**WORK TO BE COMPLETED**
Word for word, copy out the entries below, but not the pictures in them.

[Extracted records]
▽

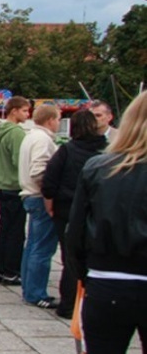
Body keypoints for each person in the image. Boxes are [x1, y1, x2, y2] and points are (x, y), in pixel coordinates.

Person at [67, 91, 147, 354]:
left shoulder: (100, 168)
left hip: (107, 283)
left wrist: (86, 278)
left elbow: (76, 233)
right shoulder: (97, 166)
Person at [42, 110, 107, 319]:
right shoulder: (107, 152)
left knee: (69, 257)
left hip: (66, 209)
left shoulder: (66, 151)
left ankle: (69, 303)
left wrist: (50, 203)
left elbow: (49, 181)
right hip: (97, 209)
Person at [19, 104, 61, 309]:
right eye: (58, 119)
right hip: (38, 196)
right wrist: (49, 196)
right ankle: (36, 292)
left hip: (29, 194)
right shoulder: (43, 140)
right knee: (42, 247)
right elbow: (39, 171)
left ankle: (29, 288)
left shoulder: (31, 136)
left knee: (33, 244)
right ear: (50, 120)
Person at [0, 96, 30, 286]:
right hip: (14, 185)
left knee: (4, 228)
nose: (27, 115)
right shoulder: (16, 133)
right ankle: (12, 270)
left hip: (2, 185)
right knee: (16, 231)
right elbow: (19, 160)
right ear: (14, 111)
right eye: (24, 110)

△

**RESULT**
Body keypoints for each person in the image. Boxes are [x1, y1, x2, y2] and points are (x, y), in pixel coordinates.

Person at [67, 91, 147, 354]:
left shoulder: (100, 168)
left hip: (107, 283)
left wrist: (86, 278)
left elbow: (76, 233)
right shoulder: (97, 166)
Person at [42, 110, 107, 319]:
right shoulder: (107, 152)
left knee: (69, 257)
left hip: (66, 209)
left shoulder: (66, 151)
left ankle: (69, 303)
left wrist: (50, 203)
left elbow: (49, 181)
right hip: (97, 209)
Person at [19, 104, 61, 309]:
right eye: (58, 119)
right hip: (38, 196)
right wrist: (49, 196)
right ankle: (36, 292)
left hip: (29, 194)
right shoulder: (43, 140)
right knee: (42, 247)
right elbow: (39, 171)
left ankle: (29, 288)
left shoulder: (31, 136)
left knee: (33, 244)
right ear: (50, 120)
Person at [0, 96, 30, 286]:
right hip: (14, 185)
left knee: (4, 228)
nose: (27, 115)
right shoulder: (16, 133)
right ankle: (12, 270)
left hip: (2, 185)
right knee: (16, 231)
right elbow: (19, 160)
right ear: (14, 111)
right eye: (24, 110)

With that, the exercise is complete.